Donations can be made to the “Bethany Joy Storro” account, established by Storro’s Safeway co-workers, at any Riverview Community Bank branch. Riverview has locations in Camas, Hazel Dell, Orchards, Salmon Creek, east Vancouver, downtown Vancouver and Washougal.
Images of Bethany Storro covered in bandages, with her parents on either side of her, have been shown on national TV and in newspapers across the country.
Images of her face from before Monday, when it was severely burned by acid launched at her by a stranger, went up Friday on signs inside the Safeway grocery store in Washougal where she worked.
The signs represent a call to action; the response of a man who said he’d seen Storro behind the deli counter but never spoke with her.
“Help one of our own,” the blue sign urges. “Donate at checkout or any Riverview Branch to help defray Bethany’s medical expenses.”
Donations can be made to the "Bethany Joy Storro" account, established by Storro's Safeway co-workers, at any Riverview Community Bank branch. Riverview has locations in Camas, Hazel Dell, Orchards, Salmon Creek, east Vancouver, downtown Vancouver and Washougal.
“My whole family, we’ve just been taught to give back,” said Pat Guard, the owner of Camas-based Columbia Litho Inc. “She needs a break.”

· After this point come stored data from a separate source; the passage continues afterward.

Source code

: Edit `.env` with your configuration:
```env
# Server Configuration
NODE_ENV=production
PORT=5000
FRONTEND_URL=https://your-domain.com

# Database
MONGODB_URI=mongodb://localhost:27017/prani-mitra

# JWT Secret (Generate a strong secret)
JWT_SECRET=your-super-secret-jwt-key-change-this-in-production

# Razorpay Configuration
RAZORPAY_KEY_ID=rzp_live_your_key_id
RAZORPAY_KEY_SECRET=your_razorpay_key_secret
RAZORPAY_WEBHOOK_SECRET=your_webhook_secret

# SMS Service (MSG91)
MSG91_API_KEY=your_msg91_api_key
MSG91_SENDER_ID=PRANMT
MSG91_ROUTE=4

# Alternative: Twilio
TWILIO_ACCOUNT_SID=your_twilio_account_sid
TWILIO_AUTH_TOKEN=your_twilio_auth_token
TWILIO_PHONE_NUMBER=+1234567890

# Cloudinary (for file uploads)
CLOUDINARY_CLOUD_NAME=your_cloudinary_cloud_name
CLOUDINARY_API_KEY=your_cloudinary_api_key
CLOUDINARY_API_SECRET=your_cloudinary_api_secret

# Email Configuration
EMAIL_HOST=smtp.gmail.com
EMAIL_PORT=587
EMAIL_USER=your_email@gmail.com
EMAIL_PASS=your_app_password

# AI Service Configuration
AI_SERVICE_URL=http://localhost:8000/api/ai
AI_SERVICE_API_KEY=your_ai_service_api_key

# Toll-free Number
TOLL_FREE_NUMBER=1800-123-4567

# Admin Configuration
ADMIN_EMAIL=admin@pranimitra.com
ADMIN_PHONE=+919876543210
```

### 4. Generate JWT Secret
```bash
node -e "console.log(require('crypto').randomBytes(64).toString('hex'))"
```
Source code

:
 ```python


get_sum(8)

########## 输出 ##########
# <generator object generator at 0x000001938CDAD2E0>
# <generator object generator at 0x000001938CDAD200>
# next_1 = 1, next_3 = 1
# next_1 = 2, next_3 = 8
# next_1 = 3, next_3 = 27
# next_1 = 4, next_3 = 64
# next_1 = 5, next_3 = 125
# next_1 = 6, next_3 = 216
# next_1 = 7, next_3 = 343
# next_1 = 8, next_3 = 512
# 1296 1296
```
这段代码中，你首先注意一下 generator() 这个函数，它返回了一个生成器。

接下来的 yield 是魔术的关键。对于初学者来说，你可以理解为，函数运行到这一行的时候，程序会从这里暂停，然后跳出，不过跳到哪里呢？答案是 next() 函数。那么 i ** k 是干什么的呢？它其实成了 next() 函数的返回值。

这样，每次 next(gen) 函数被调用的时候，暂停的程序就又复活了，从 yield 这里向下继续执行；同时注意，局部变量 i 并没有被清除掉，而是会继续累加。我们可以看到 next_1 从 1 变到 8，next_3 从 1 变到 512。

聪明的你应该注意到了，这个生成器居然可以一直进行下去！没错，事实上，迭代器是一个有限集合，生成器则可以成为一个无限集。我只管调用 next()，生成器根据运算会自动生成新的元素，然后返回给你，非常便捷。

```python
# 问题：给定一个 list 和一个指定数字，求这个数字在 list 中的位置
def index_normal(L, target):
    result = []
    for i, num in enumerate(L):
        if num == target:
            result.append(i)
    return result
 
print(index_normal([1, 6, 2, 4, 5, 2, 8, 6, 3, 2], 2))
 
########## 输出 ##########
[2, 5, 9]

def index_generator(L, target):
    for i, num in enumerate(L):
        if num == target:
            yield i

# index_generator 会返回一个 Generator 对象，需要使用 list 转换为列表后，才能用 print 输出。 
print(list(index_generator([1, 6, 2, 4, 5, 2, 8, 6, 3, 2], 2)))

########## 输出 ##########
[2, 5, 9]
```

The apparently random attack has resonated with viewers and readers who learned about the 28-year-old Vancouver woman’s severe burns and the resolve she’s tapped to move forward.
A spokesman with Riverview Community Bank said he couldn’t estimate the amount of money received since the Bethany Joy Storro fund was opened Thursday, only that “there have been numerous deposits.”
“In addition to the response here locally, we’ve received phone calls from New York, Pennsylvania, and Washington, D.C.,” said Scott Miller, the Riverview spokesman. “This is a story that, while repulsive, has struck a chord across the country, both in the nature of the crime and the message Ms. Storro is delivering about grace, strength, and forgiveness.”
The signs were designed and assembled Friday after Guard contacted Mike Brown, a manager at the Washougal Safeway. From there, “everything just kind of came together,” Guard said.
The 5-foot-tall signs set atop aluminum stands were positioned near the entrance.
“It’s a nice way to present a poster in the middle of an aisle,” Guard said. “That’s the whole idea: get the message out as they come in the store and as they approach checkout.”
Storro was standing near her car, parked on Columbia Street just south of West Ninth Street, on Monday at about 7:15 p.m., police said. That’s nearly one block up Columbia from Esther Short Park and the Starbucks near West Eighth Street and Columbia where she planned to get a cup of coffee.
She says she was approached by a woman, who said, “Hey, pretty girl. How are you? Would you like a drink of this?”
Storro declined, and the slightly built black woman splashed a cup full of some acidic substance into her face.
A passerby reported the attack to 911 at 7:23 p.m., after spotting her, injured, on the west side of Columbia.
Storro’s eyes were spared thanks to a pair of sunglasses she had purchased 20 minutes earlier.
“For some reason, I had this feeling I needed to buy sunglasses,” Storro said Thursday.
On Friday, a day after Storro was wheeled to a podium lined with microphones, her family declined comment.
“We’re not going to do anymore interviews,” Storro’s mother, Nancy Neuwelt, said by phone.
About 7:30 p.m. Friday, Vancouver Police Officer Ilia Botvinnik said he’d been in contact with investigators on the case and there was nothing new to report.
A Legacy Health spokeswoman said it remains unclear when Storro, who underwent a dermabrasion procedure Wednesday, will be released.
Detectives from the Vancouver Police Department returned to the park Friday, this time with a composite sketch of the alleged attacker.
Storro described her assailant as black, with black hair pulled into a ponytail. She was approximately 5 feet 8 inches tall. She was wearing a green top and khaki shorts.
“We’re just getting into the tip line and tracking down the information that’s come in since we received the composite,” said Detective Sgt. Scott Creager
Storro had recently returned from Priest River, Idaho, to her native Vancouver.
She said during her press conference that she was coming forward, bandages and all, in hopes it would help police capture the woman who struck her with a substance her doctor believes was a sulfuric or hydrochloric acid.
Guard, Safeway and moved donors have stepped forward to help Storro fulfill the pledge she made Thursday: “I can’t let what she did to me wreck my life.”
Those with information in the case are asked to call Det. Wally Stefan at 360-487-7425; or call 911.